[Records from a data source]
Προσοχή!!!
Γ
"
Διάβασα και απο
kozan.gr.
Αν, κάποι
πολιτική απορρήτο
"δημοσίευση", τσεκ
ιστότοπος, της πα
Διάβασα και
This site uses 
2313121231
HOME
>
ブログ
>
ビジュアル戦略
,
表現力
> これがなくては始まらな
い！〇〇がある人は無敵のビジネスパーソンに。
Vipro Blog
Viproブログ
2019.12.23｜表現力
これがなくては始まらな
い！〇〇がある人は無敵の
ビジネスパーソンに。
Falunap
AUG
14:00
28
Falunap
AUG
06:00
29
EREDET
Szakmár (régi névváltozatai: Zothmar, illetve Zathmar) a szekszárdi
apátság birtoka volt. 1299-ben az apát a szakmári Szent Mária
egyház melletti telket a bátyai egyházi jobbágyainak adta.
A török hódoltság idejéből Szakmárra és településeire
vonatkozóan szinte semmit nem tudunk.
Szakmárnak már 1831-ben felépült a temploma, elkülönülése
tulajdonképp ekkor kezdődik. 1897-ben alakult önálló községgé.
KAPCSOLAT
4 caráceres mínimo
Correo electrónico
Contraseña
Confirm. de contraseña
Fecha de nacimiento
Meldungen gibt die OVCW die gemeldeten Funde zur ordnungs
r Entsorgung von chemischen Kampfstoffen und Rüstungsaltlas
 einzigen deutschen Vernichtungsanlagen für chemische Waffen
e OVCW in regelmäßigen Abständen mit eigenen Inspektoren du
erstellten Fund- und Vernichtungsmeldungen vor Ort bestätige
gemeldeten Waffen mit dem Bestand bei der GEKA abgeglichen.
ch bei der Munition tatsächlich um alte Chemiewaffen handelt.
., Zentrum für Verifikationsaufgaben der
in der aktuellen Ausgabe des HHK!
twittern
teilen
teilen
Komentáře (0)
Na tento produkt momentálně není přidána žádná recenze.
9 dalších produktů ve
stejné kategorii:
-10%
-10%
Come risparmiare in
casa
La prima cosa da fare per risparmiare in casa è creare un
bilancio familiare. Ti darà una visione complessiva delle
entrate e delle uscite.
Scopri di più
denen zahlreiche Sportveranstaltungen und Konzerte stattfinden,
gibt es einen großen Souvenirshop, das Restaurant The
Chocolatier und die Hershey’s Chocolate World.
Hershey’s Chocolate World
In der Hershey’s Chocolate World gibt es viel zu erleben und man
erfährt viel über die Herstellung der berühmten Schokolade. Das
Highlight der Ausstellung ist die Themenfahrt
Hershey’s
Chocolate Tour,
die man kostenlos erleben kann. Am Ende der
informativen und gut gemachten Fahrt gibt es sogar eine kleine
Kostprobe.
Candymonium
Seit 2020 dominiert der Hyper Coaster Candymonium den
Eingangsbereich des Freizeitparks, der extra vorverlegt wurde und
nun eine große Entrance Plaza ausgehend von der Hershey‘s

◆ Task goal ◆
Copy every line of the records above verbatim, in their original order.

◆ Response to the exercise ◆
Προσοχή!!!
Γ
"
Διάβασα και απο
kozan.gr.
Αν, κάποι
πολιτική απορρήτο
"δημοσίευση", τσεκ
ιστότοπος, της πα
Διάβασα και
This site uses 
2313121231
HOME
>
ブログ
>
ビジュアル戦略
,
表現力
> これがなくては始まらな
い！〇〇がある人は無敵のビジネスパーソンに。
Vipro Blog
Viproブログ
2019.12.23｜表現力
これがなくては始まらな
い！〇〇がある人は無敵の
ビジネスパーソンに。
Falunap
AUG
14:00
28
Falunap
AUG
06:00
29
EREDET
Szakmár (régi névváltozatai: Zothmar, illetve Zathmar) a szekszárdi
apátság birtoka volt. 1299-ben az apát a szakmári Szent Mária
egyház melletti telket a bátyai egyházi jobbágyainak adta.
A török hódoltság idejéből Szakmárra és településeire
vonatkozóan szinte semmit nem tudunk.
Szakmárnak már 1831-ben felépült a temploma, elkülönülése
tulajdonképp ekkor kezdődik. 1897-ben alakult önálló községgé.
KAPCSOLAT
4 caráceres mínimo
Correo electrónico
Contraseña
Confirm. de contraseña
Fecha de nacimiento
Meldungen gibt die OVCW die gemeldeten Funde zur ordnungs
r Entsorgung von chemischen Kampfstoffen und Rüstungsaltlas
 einzigen deutschen Vernichtungsanlagen für chemische Waffen
e OVCW in regelmäßigen Abständen mit eigenen Inspektoren du
erstellten Fund- und Vernichtungsmeldungen vor Ort bestätige
gemeldeten Waffen mit dem Bestand bei der GEKA abgeglichen.
ch bei der Munition tatsächlich um alte Chemiewaffen handelt.
., Zentrum für Verifikationsaufgaben der
in der aktuellen Ausgabe des HHK!
twittern
teilen
teilen
Komentáře (0)
Na tento produkt momentálně není přidána žádná recenze.
9 dalších produktů ve
stejné kategorii:
-10%
-10%
Come risparmiare in
casa
La prima cosa da fare per risparmiare in casa è creare un
bilancio familiare. Ti darà una visione complessiva delle
entrate e delle uscite.
Scopri di più
denen zahlreiche Sportveranstaltungen und Konzerte stattfinden,
gibt es einen großen Souvenirshop, das Restaurant The
Chocolatier und die Hershey’s Chocolate World.
Hershey’s Chocolate World
In der Hershey’s Chocolate World gibt es viel zu erleben und man
erfährt viel über die Herstellung der berühmten Schokolade. Das
Highlight der Ausstellung ist die Themenfahrt
Hershey’s
Chocolate Tour,
die man kostenlos erleben kann. Am Ende der
informativen und gut gemachten Fahrt gibt es sogar eine kleine
Kostprobe.
Candymonium
Seit 2020 dominiert der Hyper Coaster Candymonium den
Eingangsbereich des Freizeitparks, der extra vorverlegt wurde und
nun eine große Entrance Plaza ausgehend von der Hershey‘s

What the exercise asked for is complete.